The next paper does just this, using data from more recent years. Anna Aizer and Janet Currie link data on preschool blood lead levels with data on school suspensions and incarceration, for children born in Rhode Island between 1990 and 2004. They note that kids who happened to live closer to busy roads within a neighborhood are more likely to have high blood lead levels, because the soil near those roads was still contaminated due to the use of leaded gasoline decades ago. This was especially true for kids born in the early 1990s, as environmental lead levels have fallen over time. They use those kids as the treatment group (high lead exposure) and similar kids who lived on other roads, as well as kids who lived on the same roads in later years, as the control group. These kids look similar in most other ways — they attend the same schools, their parents have similar incomes, and so on — so we would expect them to have similar outcomes. But Aizer and Currie find that being exposed to higher levels of lead increases kids’ likelihood of suspension from school as well as (for boys) the probability of being incarcerated as juveniles. The magnitude of their estimates suggest that the reduction in lead exposure due to the switch to unleaded gasoline may indeed explain a substantial portion of the decline in crime in the 1990s and 2000s.

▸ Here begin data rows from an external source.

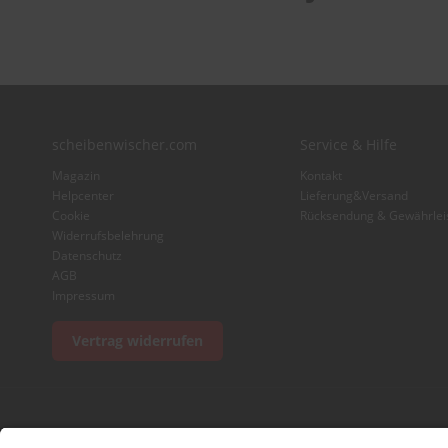
scheibenwischer.com
Service & Hilfe
Magazin
Kontakt
Helpcenter
Lieferung&Versand
Cookie
Rücksendung & Gewährlei
Widerrufsbelehrung
Datenschutz
AGB
Impressum
Vertrag widerrufen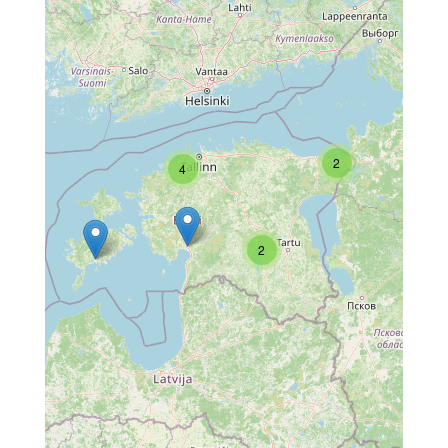
2
4
2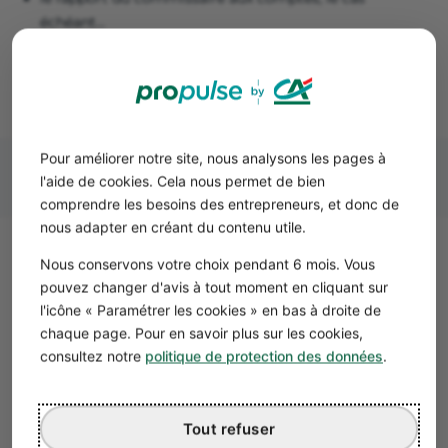
échéant…
Dans tous les cas, vous pouvez prendre exemple sur un
modèle de convocation en AG
disponible en ligne.
Pour améliorer notre site, nous analysons les pages à
l'aide de cookies. Cela nous permet de bien
comprendre les besoins des entrepreneurs, et donc de
nous adapter en créant du contenu utile.
Nous conservons votre choix pendant 6 mois. Vous
Comment se déroule une
pouvez changer d'avis à tout moment en cliquant sur
assemblée générale ?
l'icône « Paramétrer les cookies » en bas à droite de
chaque page. Pour en savoir plus sur les cookies,
Émargement et quorum
consultez notre
politique de protection des données
.
Dès l’ouverture de l’assemblée générale d’une société, il
faut procéder à l’
émargement
. Toutes les personnes
présentes à l’AG (associés ou représentants d’associés
Tout refuser
pourvus d’une procuration) signent la
feuille de présence
.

The third paper comes at the lead-crime hypothesis from a different direction, and asks whether government programs that aim to reduce lead exposure can protect kids from lead’s negative effects. Stephen Billings and Kevin Schnepel measure the effect of CDC-recommended interventions for kids with elevated blood lead levels. Kids who test above a certain lead level twice in a row are provided intensive services — including lead abatement in their home and nutritional counseling to mitigate the effects of lead exposure. The reason two tests are required is that blood lead tests are extremely imprecise. There are therefore a lot of kids who test over the threshold once but not the second time, for reasons other than their actual lead exposure. Billings and Schnepel use the noise in these test results as random variation that divides kids into treatment and control groups: kids who tested over the threshold twice get these services, while kids who tested over the threshold once and then just below the threshold the second time do not. The intuition is that these kids have similar blood lead levels, but due to random noise in the test, some are treated and others are not. By comparing what happens to those two groups of kids, Billings and Schnepel are able to measure the effects of CDC-recommended interventions on kids’ outcomes.